A software engineer discovered roughly 35,000 malicious clones of official GitHub project repositories. The repos were replicated almost entirely, except for one thing: the clones had been spiked with malicious code to compromise unsuspecting developers.
Cloning open-source GitHub repositories is common among developers. Injecting malicious code into popular project clones could break new grounds for cyberattacks, as identifying malware-ridden repos is no easy task.
Software engineer Stephen Lacy yesterday disclosed a “massive widespread malware attack” on GitHub that targeted some 35,000 repositories.

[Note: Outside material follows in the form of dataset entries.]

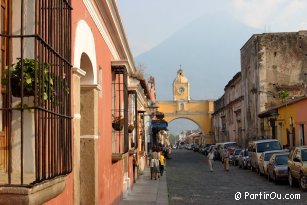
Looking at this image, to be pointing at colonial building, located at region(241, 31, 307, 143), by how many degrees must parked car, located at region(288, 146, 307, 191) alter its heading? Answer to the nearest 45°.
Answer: approximately 135° to its left

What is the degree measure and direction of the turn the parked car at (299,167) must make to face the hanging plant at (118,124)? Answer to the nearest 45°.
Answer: approximately 90° to its right

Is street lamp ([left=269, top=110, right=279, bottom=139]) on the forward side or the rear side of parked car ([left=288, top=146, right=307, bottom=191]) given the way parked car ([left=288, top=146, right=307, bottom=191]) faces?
on the rear side

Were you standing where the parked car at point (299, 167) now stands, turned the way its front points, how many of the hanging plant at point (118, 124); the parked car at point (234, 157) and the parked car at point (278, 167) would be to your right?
1

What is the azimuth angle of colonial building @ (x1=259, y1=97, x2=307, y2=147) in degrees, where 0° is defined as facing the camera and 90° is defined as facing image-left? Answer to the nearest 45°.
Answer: approximately 45°

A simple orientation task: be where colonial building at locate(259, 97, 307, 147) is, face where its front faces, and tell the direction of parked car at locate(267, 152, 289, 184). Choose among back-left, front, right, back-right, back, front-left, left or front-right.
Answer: front-left

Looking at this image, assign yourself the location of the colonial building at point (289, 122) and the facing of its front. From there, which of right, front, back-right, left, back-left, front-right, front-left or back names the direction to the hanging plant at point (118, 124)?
front-left

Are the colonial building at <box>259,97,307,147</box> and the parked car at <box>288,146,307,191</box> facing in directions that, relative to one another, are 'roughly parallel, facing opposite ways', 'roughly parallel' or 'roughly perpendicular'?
roughly perpendicular

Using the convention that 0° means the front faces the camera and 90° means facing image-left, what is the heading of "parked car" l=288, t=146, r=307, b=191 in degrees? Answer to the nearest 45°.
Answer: approximately 315°
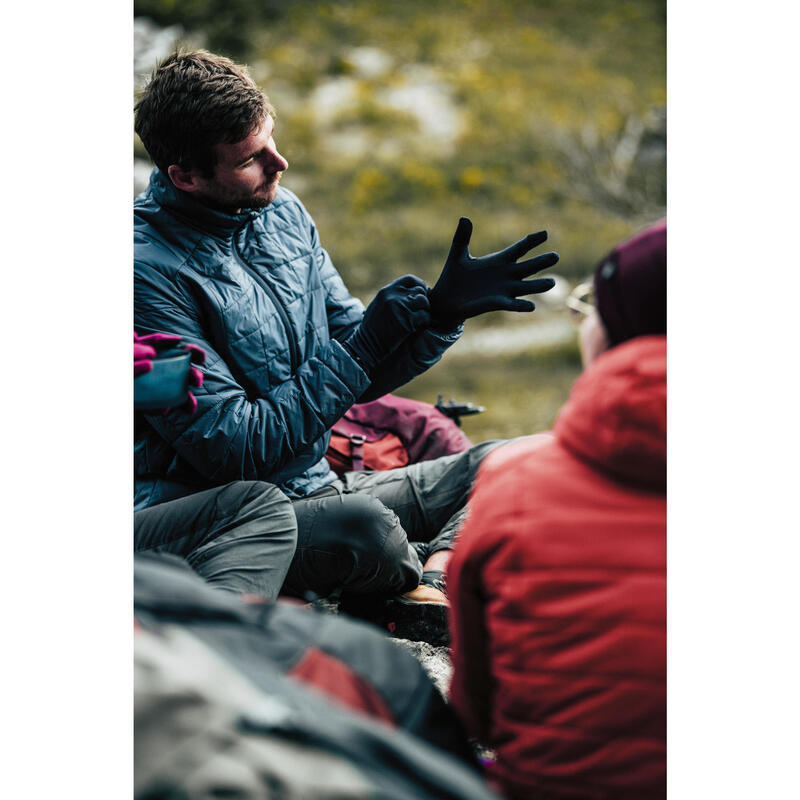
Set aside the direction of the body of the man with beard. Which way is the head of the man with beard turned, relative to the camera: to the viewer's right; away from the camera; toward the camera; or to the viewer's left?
to the viewer's right

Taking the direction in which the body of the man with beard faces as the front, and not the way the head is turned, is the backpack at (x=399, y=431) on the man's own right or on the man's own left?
on the man's own left

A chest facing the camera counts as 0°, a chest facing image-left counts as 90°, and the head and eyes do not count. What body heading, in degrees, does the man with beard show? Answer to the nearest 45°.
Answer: approximately 315°
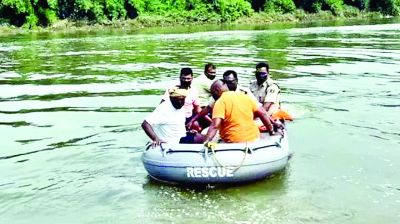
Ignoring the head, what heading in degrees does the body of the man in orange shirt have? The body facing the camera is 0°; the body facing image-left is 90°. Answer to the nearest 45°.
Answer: approximately 135°

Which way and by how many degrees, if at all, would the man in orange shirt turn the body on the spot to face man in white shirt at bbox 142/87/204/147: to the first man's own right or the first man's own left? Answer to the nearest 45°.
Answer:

The tweet mentioned popular projects seemingly afflicted by the hack, including python, js, docker, k8s, bash, crypto and golang.
However, it turns out that none of the mentioned projects fell prey to the newly discovered threat. Perpetrators likely chose popular, legitimate projects to clone and inject with malicious code in hopes of reaching a broad audience.

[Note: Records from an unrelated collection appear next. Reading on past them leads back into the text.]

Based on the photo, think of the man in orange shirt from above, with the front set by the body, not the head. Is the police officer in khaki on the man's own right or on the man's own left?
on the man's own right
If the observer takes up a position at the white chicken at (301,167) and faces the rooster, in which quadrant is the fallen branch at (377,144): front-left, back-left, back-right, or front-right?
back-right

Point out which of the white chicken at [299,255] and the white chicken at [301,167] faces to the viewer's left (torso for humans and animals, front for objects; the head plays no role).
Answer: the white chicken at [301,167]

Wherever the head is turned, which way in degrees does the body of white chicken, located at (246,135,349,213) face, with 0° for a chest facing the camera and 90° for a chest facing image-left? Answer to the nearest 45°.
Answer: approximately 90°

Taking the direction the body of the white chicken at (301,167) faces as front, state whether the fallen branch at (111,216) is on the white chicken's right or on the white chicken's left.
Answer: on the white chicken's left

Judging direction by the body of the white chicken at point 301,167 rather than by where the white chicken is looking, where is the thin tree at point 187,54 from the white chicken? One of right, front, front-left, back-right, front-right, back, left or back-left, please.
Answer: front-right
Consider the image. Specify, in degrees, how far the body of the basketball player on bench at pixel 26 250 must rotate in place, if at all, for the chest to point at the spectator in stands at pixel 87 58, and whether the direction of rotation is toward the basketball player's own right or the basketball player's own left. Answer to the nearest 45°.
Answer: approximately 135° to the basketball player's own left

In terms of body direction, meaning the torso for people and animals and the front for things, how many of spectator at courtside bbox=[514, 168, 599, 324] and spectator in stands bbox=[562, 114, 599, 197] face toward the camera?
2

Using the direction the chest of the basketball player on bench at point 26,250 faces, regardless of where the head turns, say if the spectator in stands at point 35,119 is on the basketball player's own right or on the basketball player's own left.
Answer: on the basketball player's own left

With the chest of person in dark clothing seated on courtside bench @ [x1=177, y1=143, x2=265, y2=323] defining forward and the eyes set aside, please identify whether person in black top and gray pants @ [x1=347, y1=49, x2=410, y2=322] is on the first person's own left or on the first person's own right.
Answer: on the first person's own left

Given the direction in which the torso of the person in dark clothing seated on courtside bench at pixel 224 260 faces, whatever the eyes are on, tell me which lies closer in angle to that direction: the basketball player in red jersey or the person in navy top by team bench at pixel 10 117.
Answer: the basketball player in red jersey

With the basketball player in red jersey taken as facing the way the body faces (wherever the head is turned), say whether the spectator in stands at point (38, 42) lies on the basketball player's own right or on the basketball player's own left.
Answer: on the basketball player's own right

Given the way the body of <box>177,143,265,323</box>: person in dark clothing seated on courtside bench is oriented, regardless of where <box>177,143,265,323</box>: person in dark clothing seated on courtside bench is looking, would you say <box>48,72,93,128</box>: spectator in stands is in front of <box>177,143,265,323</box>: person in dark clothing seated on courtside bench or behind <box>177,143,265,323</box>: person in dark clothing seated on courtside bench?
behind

Although the hundreds of repositories replicated as part of the attack are pristine, the discovery still holds great significance. Upon being notified by Lacy, GitHub promptly removed most of the malware-laced repo clones from its platform and tweeted a statement:
GitHub is investigating the Tweet published Wed, Aug. 3, 2022:
* No repositories were compromised
* Malicious code was posted to cloned repositories, not the repositories themselves
* The clones were quarantined and there was no evident compromise of GitHub or maintainer accounts
“This attack will send the ENTIRE ENV of the script, application, laptop (electron apps), to the attacker’s server,” Lacy warns. “ENVs include security keys, AWS access keys, crypto keys, and much more,” the engineer further clarifies.
To make matters worse, cloned repositories that contain the malicious code also host a one-line backdoor able to inject arbitrary shells on compromised systems, according to developer James Tucker.
Lacy’s proposed mitigation strategy for this attack is GPG-signing commits on GitHub. Although this may sound like a good idea, Go crypto maintainer Filippo Valsorda begs to differ.
“This is something you’d want to solve with SSH signatures or sigstore’s gitsign, not age,” Valsorda tweeted. “Not that I believe in commit signing, to be honest, but that’s a broader debate. I’ll point out that GPG signing didn’t stop this attack even in repositories that do it.”